## Your task
In the text on odds ratios below, by what factor do the odds of the outcome increase for a one-unit increase in Income when all other predictors are held constant?

## Text under study
------------------------------------------------------------
The odds ratio (OR) is often used to interpret coefficients more intuitively. It is the exponentiation of the coefficient: \(e^\beta\). For \(OR > 1\), \(\beta>0\), and an increase in a predictor variable is associated with higher odds of the outcome. For \(OR < 1\), \(\beta<0\), and an increase in the predictor variable is associated with lower odds of the outcome. For \(OR = 1\), \(\beta=0\), and the predictor variable has no on the odds.
For example, the coefficient for Income is 0.05458. The interpretation is that for a one-unit increase ($1000) in Income, holding all other predictors constant, the odds of the outcome (\(Personal.Loan=1\)) increase by a factor of approximately \(e^0.05458\) or 1.056, which means the odds increase by 5.6%. The coefficient for CD.Account is 3.823. The interpretation is that the odds that a customer who has a CD account will accept the loan offer are \(e^3.823\) or 45.74 times that of a customer who does not have a CD account, holding all other predictors constant.
To check the goodness of fit (GOF) of the logistic model, we can plot the deviance residuals:
# Obtain the deviance from the summary
model_summary <- summary(explanatory_model)
deviance <- model_summary$deviance
# Assess residuals
residuals <- residuals(explanatory_model, type = "deviance")
plot(residuals, pch = 16, main = "Deviance Residuals")
------------------------------------------------------------
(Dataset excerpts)

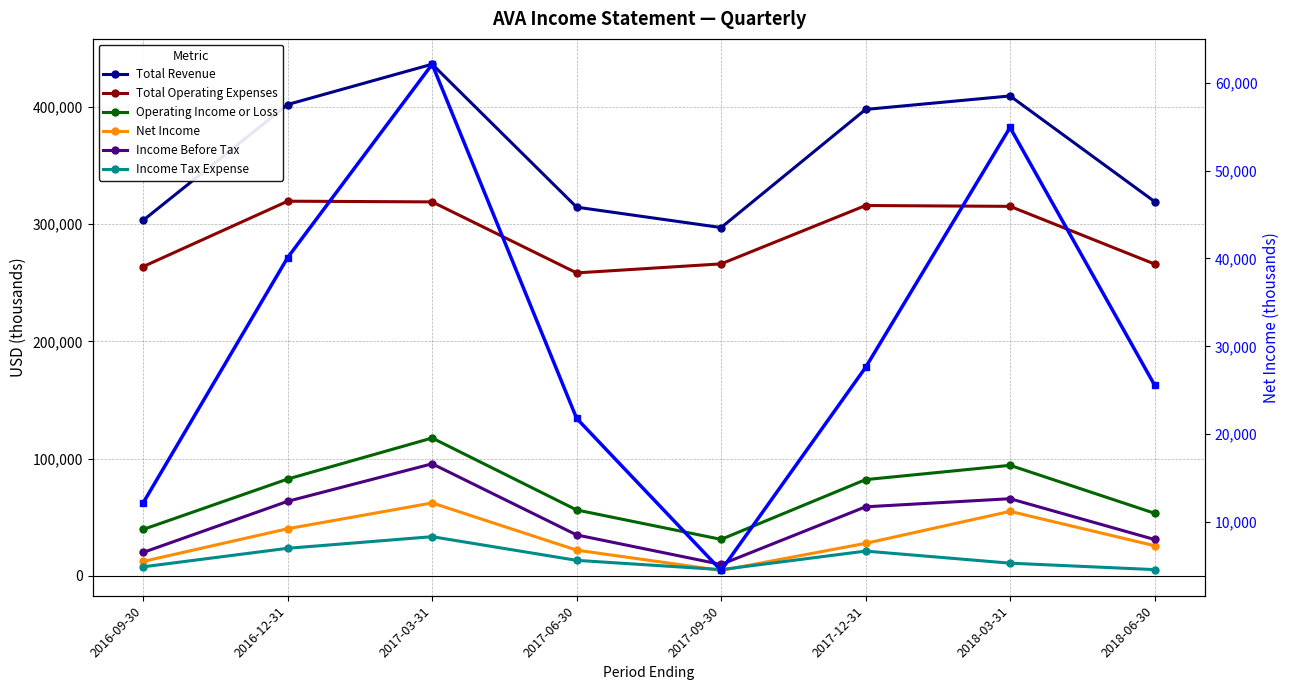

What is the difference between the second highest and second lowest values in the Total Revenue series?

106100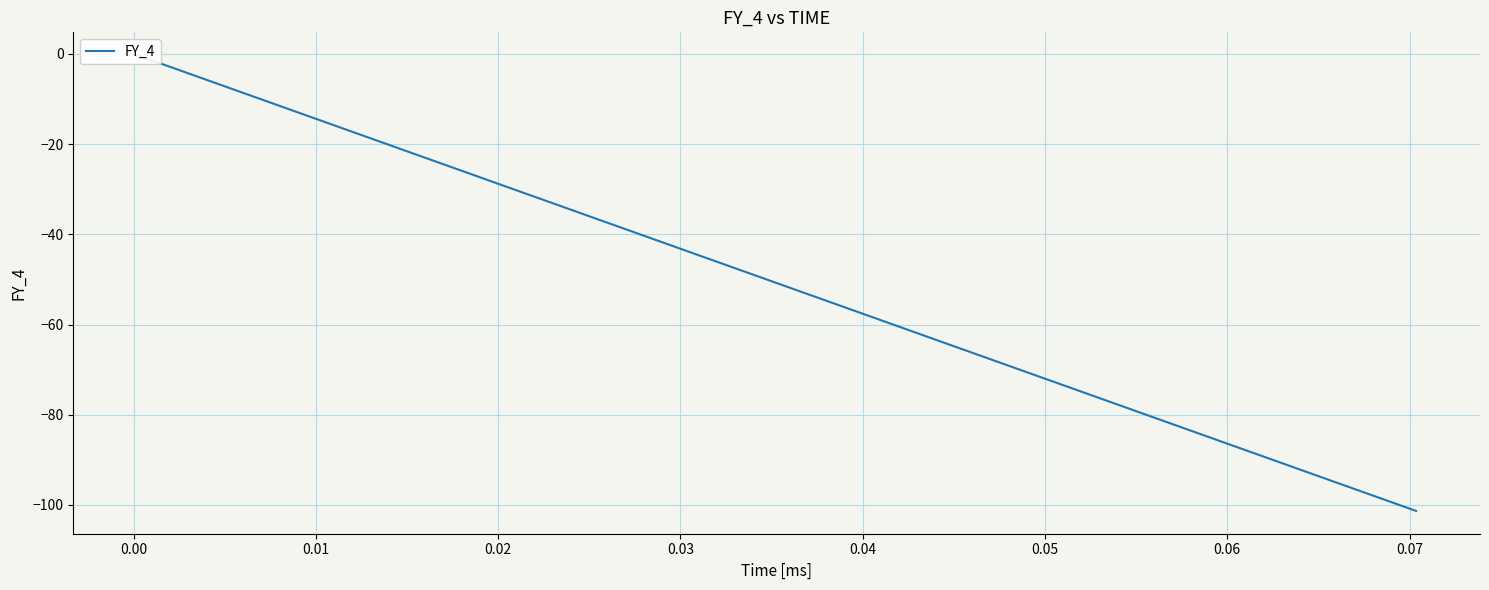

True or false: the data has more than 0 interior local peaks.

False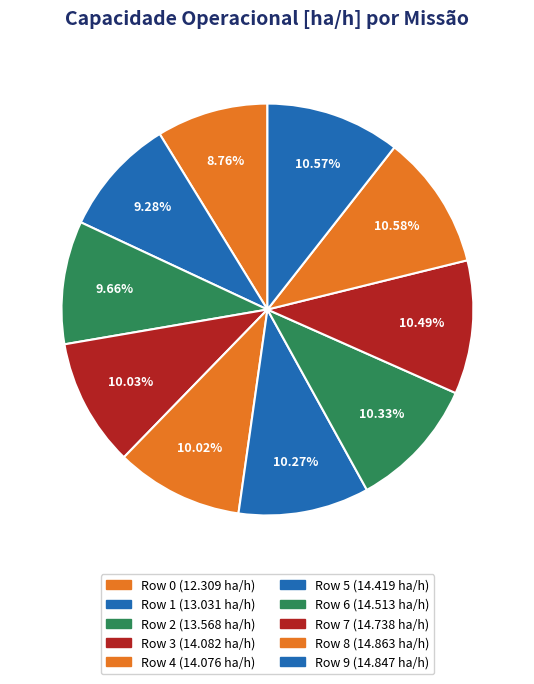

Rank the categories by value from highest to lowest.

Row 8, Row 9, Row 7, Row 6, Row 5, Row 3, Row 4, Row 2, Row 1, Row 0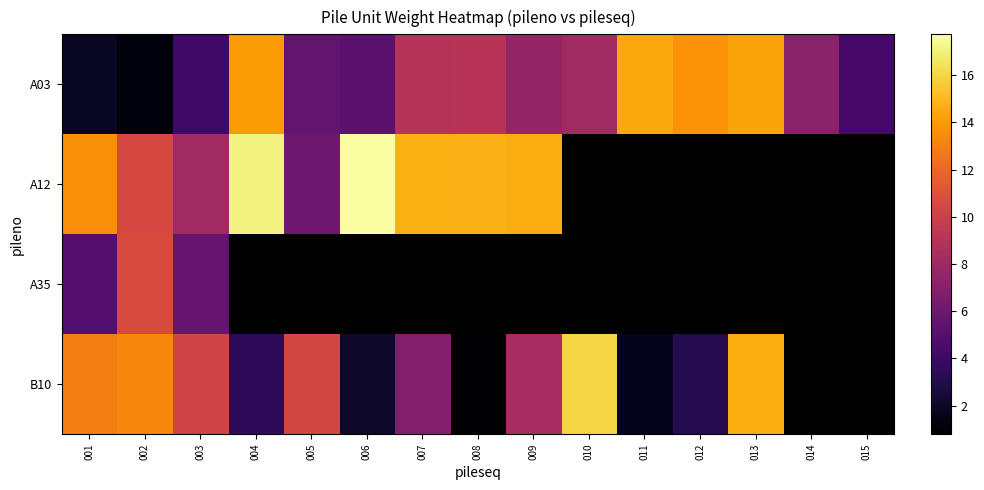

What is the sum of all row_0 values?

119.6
------------------------------------------------------------
## Your response
By a factor of approximately 1.056, an increase of 5.6%.